-------- Passage shown --------

The American experiment attempted to separate what Henry and history had welded together, but this separation was based on the dualism between body and soul, the same dualism which had coopted Paul’s gospel. William Penn formulated the difference in his separation of church and state:

Religion and Policy, or Christianity and Magistracy, are two distinct things, have two different ends, and may be fully prosecuted without respect one to the other; the one is for purifying, and cleaning the soul, and fitting it for a future state; the other is for Maintenance and Preserving of Civil Society, in order to the outward conveniency and accommodation of men in this World. A Magistrate is a true and real Magistrate, though not a Christian; as well as a man is a true and real Christian, without being a Magistrate.[9]

Serving God is an inward affair, and obeying the magistrate or being a magistrate in no way impinges on this inward reality. According to John Locke, “The care of Souls cannot belong to the Civil Magistrate because his power consists only in outward force: But true and saving Religion consists in the inward persuasion of the Mind, without which nothing can be acceptable to God.”[10]

Thus in the American experiment the state controlled the body, and religion was concerned with the inward self, and the two realms do not overlap. What this meant in practice is that the church was consigned to a “spiritual realm” which was thought not to pertain to the political. “People make an ‘inward judgement’ about truth and salvation, and on such matters one cannot be compelled to believe by outward force. There is this assumption of the inner mind as distinct from the outer body, religion being aligned with the inner working of the mind, and civil society with the outer, with the body. The magistrate has nothing to do with religion in this sense, because it is harmless to the state.”[11] It works in a way similar to State Shinto in Japan, in which one Christian described being forcibly convinced that Shintoism and honoring the Emperor were non-religious, and then he says, we were all forced to bow to the Emperor as part of Christian worship. So too in a Christianity which concedes the realm of the body to the state, obeying the laws of the state is at once non-religious and bodily, and a means of coercing obedience to “God’s ordained order.”

Though the Americans attempted to throw off the domination of the state over religion, they did so in part, by conceding to the state the bodily, outward, and coercive (violent) realms. Certainly, there was a focus on the centrality of the individual, her rights, and access to the natural law of rationality, and this along with the role of religion is a continuing tension. This might be a peculiarity of the secular, but it is a peculiarity based upon the lie of absolute individualism (an isolated, self-determined autonomy), accompanied by notions that inward and outward, body and soul, mind and body, church and state, inhabit separate realms. It is the lie the gospel would expose, but more than that it is the unreality from which it delivers.

-------- Recorded data --------

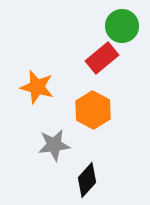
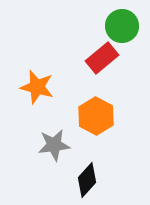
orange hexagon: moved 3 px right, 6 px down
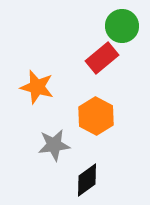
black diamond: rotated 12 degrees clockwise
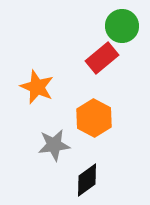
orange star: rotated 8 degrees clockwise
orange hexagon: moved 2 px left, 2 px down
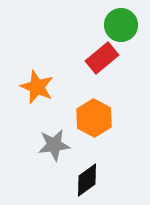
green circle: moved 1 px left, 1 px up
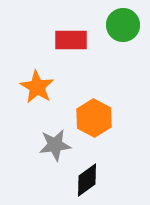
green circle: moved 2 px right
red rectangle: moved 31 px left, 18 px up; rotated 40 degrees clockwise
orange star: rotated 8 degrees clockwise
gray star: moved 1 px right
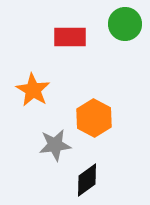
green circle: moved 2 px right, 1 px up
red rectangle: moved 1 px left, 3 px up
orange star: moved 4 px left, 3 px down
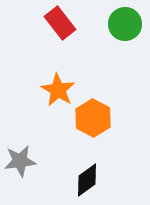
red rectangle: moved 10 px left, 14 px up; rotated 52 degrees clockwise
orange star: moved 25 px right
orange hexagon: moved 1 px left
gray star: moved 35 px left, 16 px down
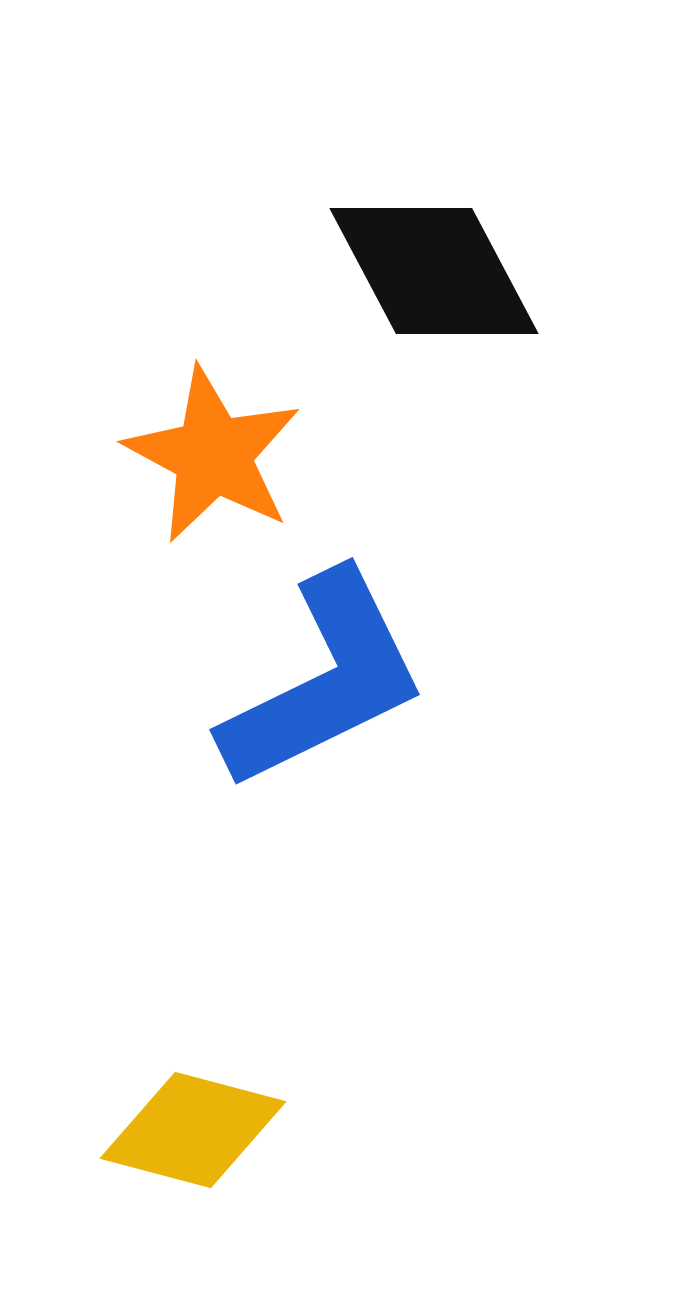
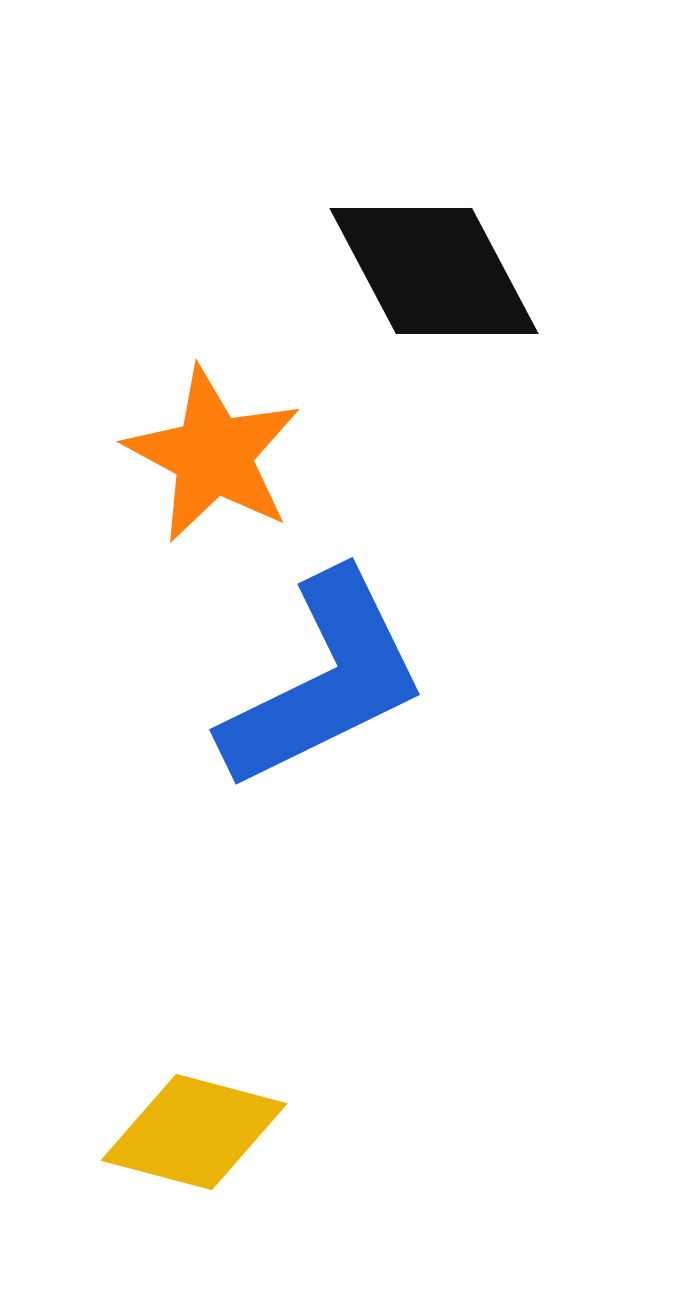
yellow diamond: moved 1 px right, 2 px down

--------

Problems to solve:
1 > In the passage on church and state above, repeat word for word the stretch from "Though the Americans" up to and including "which it delivers.".
2 > Summarize the passage on church and state above in two sentences.
3 > Answer these questions from the passage on church and state above.
(a) Who is quoted as saying that the care of souls cannot belong to the civil magistrate?
(b) According to William Penn, what is religion for?
(c) What system in Japan is the American arrangement compared to?

Answers in order:
1 >
Though the Americans attempted to throw off the domination of the state over religion, they did so in part, by conceding to the state the bodily, outward, and coercive (violent) realms. Certainly, there was a focus on the centrality of the individual, her rights, and access to the natural law of rationality, and this along with the role of religion is a continuing tension. This might be a peculiarity of the secular, but it is a peculiarity based upon the lie of absolute individualism (an isolated, self-determined autonomy), accompanied by notions that inward and outward, body and soul, mind and body, church and state, inhabit separate realms. It is the lie the gospel would expose, but more than that it is the unreality from which it delivers.

2 > The American experiment separated church and state on the basis of a body-soul dualism, giving the state the outward, bodily realm and confining religion to the inward self, as William Penn and John Locke described. In conceding the bodily and coercive realms to the state, this arrangement rests on the lie of absolute individualism and of separate realms, which the gospel would expose and deliver from.

3 >
(a) John Locke.
(b) It is for purifying and cleaning the soul and fitting it for a future state.
(c) State Shinto.